If the paintings of photographed sex acts looks harmless, the Women Words series demonstrates just how damaging words are and questions the progress that women have made in the last 50 years. Remember that Virginia Slim slogan, “You’ve come a long way, baby?” Well, the question is, have we? To answer this question, Tompkins pulls pages out of vintage fashion magazines and books appropriating and altering famous images by Helmut Newton, Avedon, Brassai and Weegee by filling in the outline of the female figure with bubble gum pink text. The almost indecipherable text seems to be overheard conversations, inner musings or charged thoughts from the viewpoint of misogynistic men. In 2002 and again in 2020, Tompkins asked the public to send in words describing women and that is where the text originates, though without a script provided by the gallery, the viewer must struggle to make sense of the words.

Torn casually out of a magazine (dated 1975) a fashion shot of a well manicured man and women on a yacht in Cannes shows them in profile with the Captains hat jauntily on the women’s head. This work is entitled “Women Words (Helmut Newton #16)” 2019 Acrylic on book page 14.8 x 10.6 inches. Tompkins clever use of this bucolic scene of wealth and privilege lures the viewer in. The Pepto-Bismol pink text jammed into the contours of the woman says the following in all caps (which in Twitter means one is yelling): THE BEST THING TO HAPPEN IN THIS WORLD WHAT’S THE MATTER, SWEETIE? SHE IS A WALKING PAIR OF TITS. SLENDER ANKLES. Another piece, entitled “Women Words (Weegee #6)” 2019, Acrylic on book page, 11.4 x 9.1 inches, is a scene of a female (covered in pink text) arm outstretched in a dark, dank room between performances. The all-caps text reads: BAE CLEVER COLD AS A WITCH’S TITS IN A SNOWBANK DON’T GET TOO SMART WHORE. The words sting like a poisonous jellyfish, sneaking up on you and taking your breath away. The colloquial “bae” is shorthand for babe, baby or sweetie, a phrase that can be either affectionate or condescending depending on who is saying it to whom.

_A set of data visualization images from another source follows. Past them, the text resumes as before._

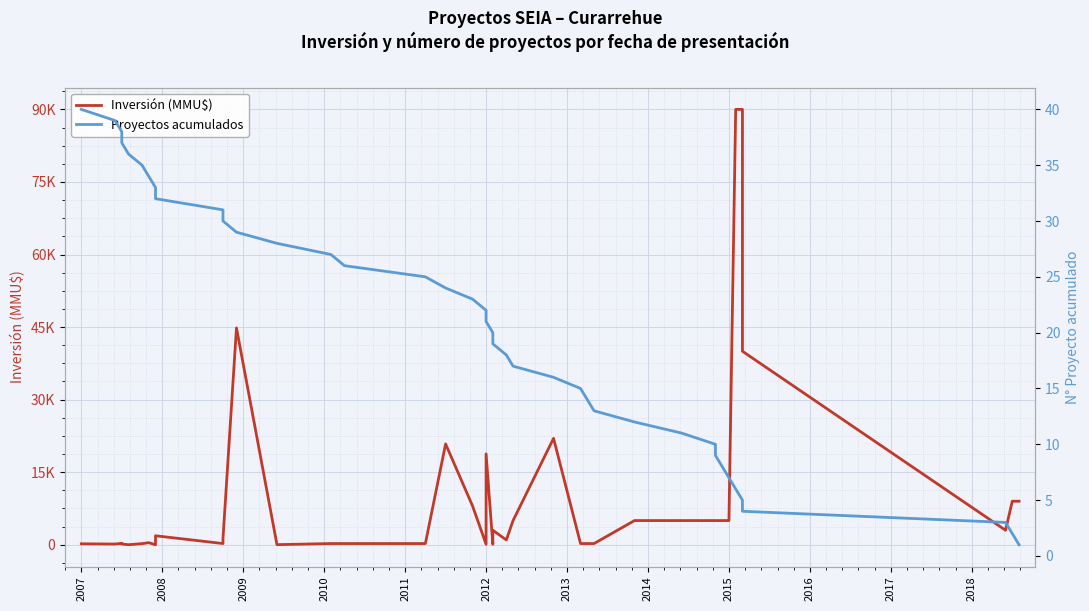

What is the value of the Inversión (MMU$) point at the 25th from the left?

250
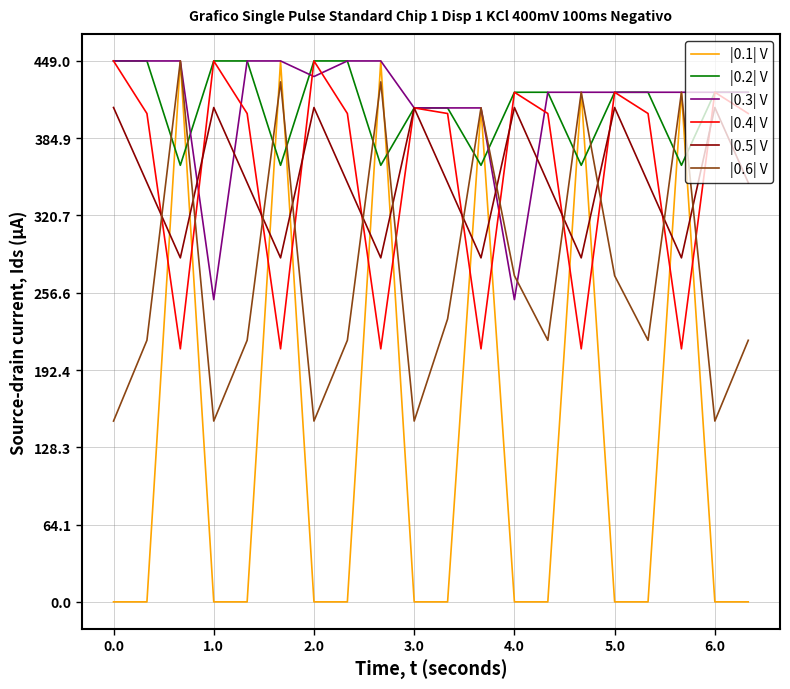

Count the number of data series in this chart.

6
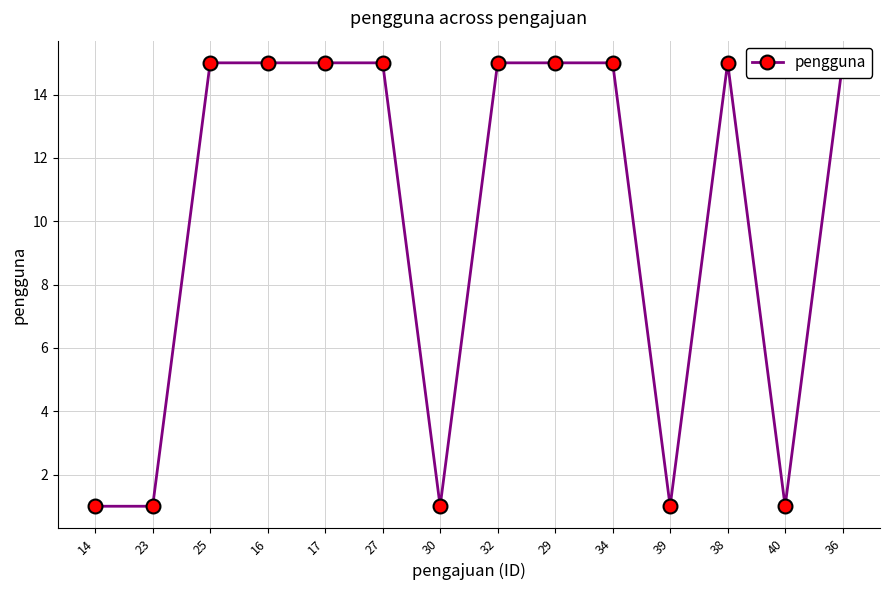

List the labels in order of value, smallest first.

14, 23, 30, 39, 40, 25, 16, 17, 27, 32, 29, 34, 38, 36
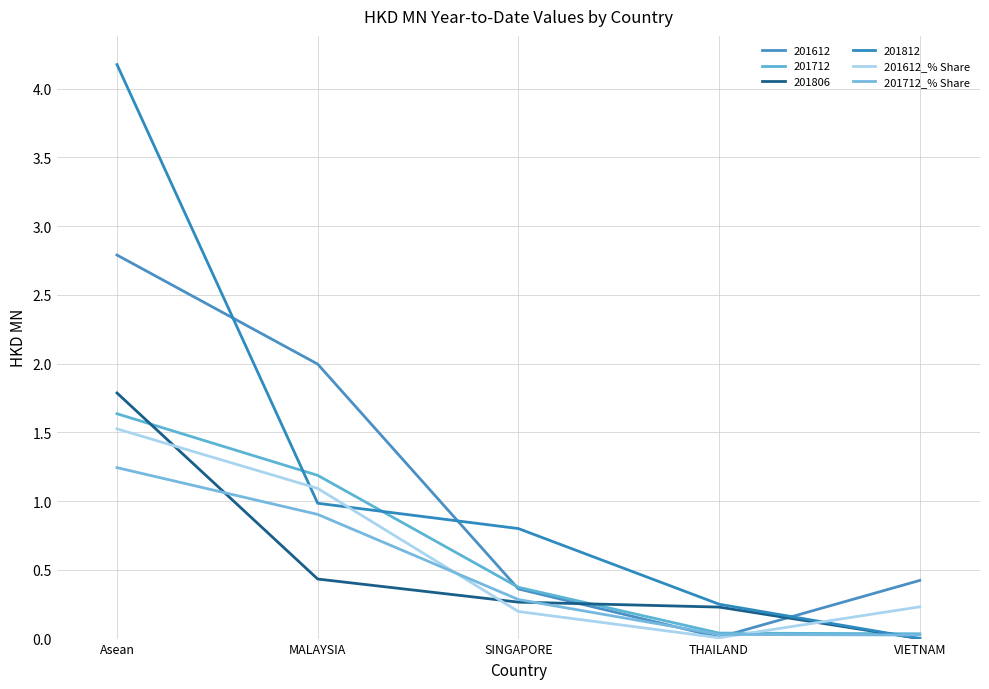

What position from the right is SINGAPORE?

3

The most chilling text (especially in this #metoo moment with the vast level of sex abuse in the Church, Olympics, and Bill Cosby walking free) is from “Women Words (Avedon #13)” 2019 Acrylic on canvas, 12.6 x 9.5inches, I NEED ANOTHER DOSE OF YOU HE WANTED ME TO KNOW THAT NOTHING HAPPENED BECAUSE I WAS UNDERAGE I DID NOT ENTER YOU. Was this a young girl so drunk that she had to rely on his word about what might have been a rape scenario? And its sorry/not sorry tone is astounding. Talk about a mixed message. This hostile confession is printed on a 1948 post-war soft-focus Paris shot with the Eiffel tower in the background. Cropped so that the model is off the page and only her full skirt (very 1950’s) and high heel are visible in this image of what the feminine should be.

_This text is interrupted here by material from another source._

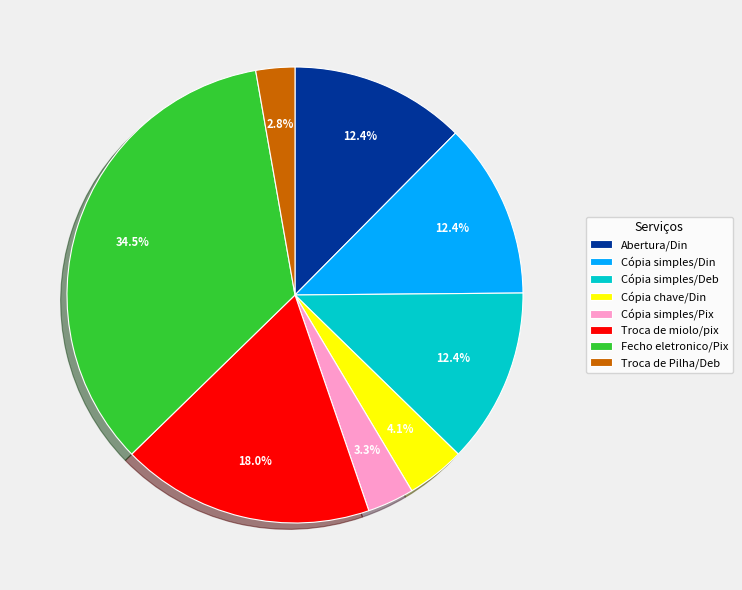

Does Abertura/Din represent more than half of the total?

No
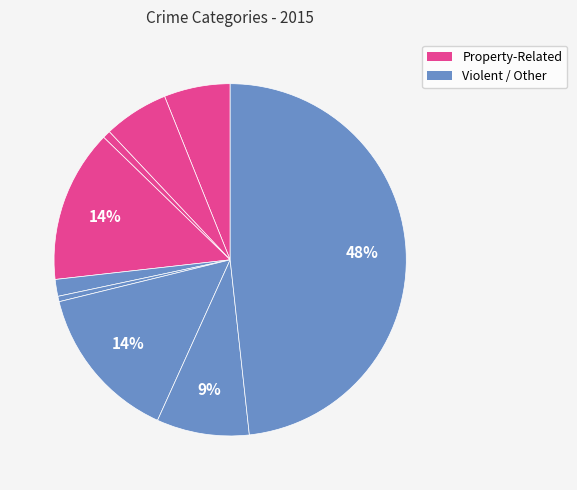

How many segments does this pie chart have?

9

The negative power of these words is undeniable in all eleven of these images, the pink words jumbled and forced into the contour of the female model like Cinderella’s ugly stepsisters trying to wedge their big feet into the glass slipper (and yes, in the original grim fairy tale, they cut off their toes trying to fit into the shoe). Each contains hostile, condescending, insulting stories – YOU SHOULD SMILE MORE… YOU KNOW YOU WANT IT… IT WAS JUST A JOKE LADIES… WEAR MORE SKIRTS… GIVE MEN SOMETHING TO BE INSPIRED BY….DON’T SEND THE WRONG MESSAGE…DON’T WORRY YOUR PRETTY LITTLE HEAD- though only bits and pieces are clearly visible.

The juxtaposition by Tompkins of paintings sourced directly from pornographic magazines (which were considered “dirty” and often hidden underneath counters in shops) with works literally pulled from fashion magazines, (which are cultural touchstones, often aspirational, showcasing the “beautiful people”) contributes to the power of the show that never preaches to the viewer and is not a polemic about sex and the sexes. Instead this small, but mighty exhibit highlights Tompkins as an important maverick artist whose savvy explorations of our mixed-messages about sexual relationships are as trenchant as ever.